Benjamin claimed, “The past is hidden somewhere outside the realm, beyond the reach, of intellect, in some material object...which we do not suspect.” I concede that point. But how do we create meaning in a disenchanted world? The bourgeoisie amuse themselves, apparently happily so. For instance, he dismissed the Impressionists as sellers of an artifact and commodity. I must disagree with him here because not only do you have to embody your noble thoughts by making a living, but if you can create objects that are beautiful and timeless, is not that a victory of the spirit within the constraints of the system?
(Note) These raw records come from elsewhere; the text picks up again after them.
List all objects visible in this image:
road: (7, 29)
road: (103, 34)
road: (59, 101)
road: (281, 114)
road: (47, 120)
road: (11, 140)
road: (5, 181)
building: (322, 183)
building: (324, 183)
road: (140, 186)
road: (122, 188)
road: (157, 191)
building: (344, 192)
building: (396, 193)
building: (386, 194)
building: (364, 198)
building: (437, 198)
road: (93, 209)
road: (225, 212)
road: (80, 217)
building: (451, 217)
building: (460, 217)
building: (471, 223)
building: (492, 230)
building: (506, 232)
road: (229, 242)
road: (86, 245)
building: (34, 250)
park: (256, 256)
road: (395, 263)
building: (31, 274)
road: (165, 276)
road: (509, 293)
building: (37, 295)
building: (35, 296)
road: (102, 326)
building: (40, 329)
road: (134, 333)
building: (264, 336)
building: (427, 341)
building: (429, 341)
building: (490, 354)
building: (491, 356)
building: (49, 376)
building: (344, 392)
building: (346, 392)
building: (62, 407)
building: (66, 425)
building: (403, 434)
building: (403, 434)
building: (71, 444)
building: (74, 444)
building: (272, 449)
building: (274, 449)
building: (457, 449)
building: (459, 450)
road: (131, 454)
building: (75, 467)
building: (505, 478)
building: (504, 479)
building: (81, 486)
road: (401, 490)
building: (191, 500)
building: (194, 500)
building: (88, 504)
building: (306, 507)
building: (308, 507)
I do not find the socialist realism of Stalin an acceptable alternative. Might not the same analysis be put forward to apply to the information revolution with its production of data? While not beautiful, is there not certainly use value for the consumer that democratizes public life as never before, and hence intrinsically worthy of production? At least, there is that real possibility. To say unreflexively that art, whatever the medium, must shock bourgeois sensibilities to strike at the system as naive. It can lead to fanaticism and purges when social reality, the organic culmination of thousands of generations of culture, proves recalcitrant to transcendence by what amounts to a macro-mutation (revolution by coup d’état).

 

The arcades of Paris embody the dialectical fusion of dream and fact. Dreams are by nature solipsism; my dreams might be not to your liking—and vice versa. The question is how people disengage the two. That requires a historical materialist approach to show how the capitalist exploits workers and appropriates their surplus value. Today, the equivalent of what is not really an equally balanced historical comparison lies in the symbol managers of our mass society who manipulate consumers. So, capitalism is to late capitalism what Rockefeller is to Gates. Our dream worlds of a better life with social significance allow us to embrace our exploiters as heroes. They become larger than life when, in actuality, they are in defiance of fair play and ethically formed good conduct, derived from the practice of common sense.

 

My anxiety lies in reading Benjamin’s great work because his world and mine coincide; both failed human projects we are. So, the work will reside on my shelf as a testimonial to my own lack of nerve. But the Arcades project is also a symbol of hope. I do not want to be disenchanted again. Because once hope no longer exists, for the agnostic, there is only the leap of faith into a self-inflicted death that could just as well be ignominious as noble, as in Benjamin’s sacrifice. I decline that gambit; I choose life, however forbidding, waiting for dawn. So, I take a grim reconciliation in the following quotation from the book reviewer: "And doesn’t the failure to do so—to show us even a glimpse of how such a clarification might be managed—point to the limits of Benjamin’s notion of history? For the 19th-century "collective" dreamed different futures, according to its changing sense of which collective (within the dream totality of collectives) counted. And it acted on its dreams; it acted them out.” Clark is justifying the material lifestyle provided for the majority of citizens in the West as a consequence of the Industrial Revolution. Yes, much is detritus; much is salvageable, including the forsaken among us.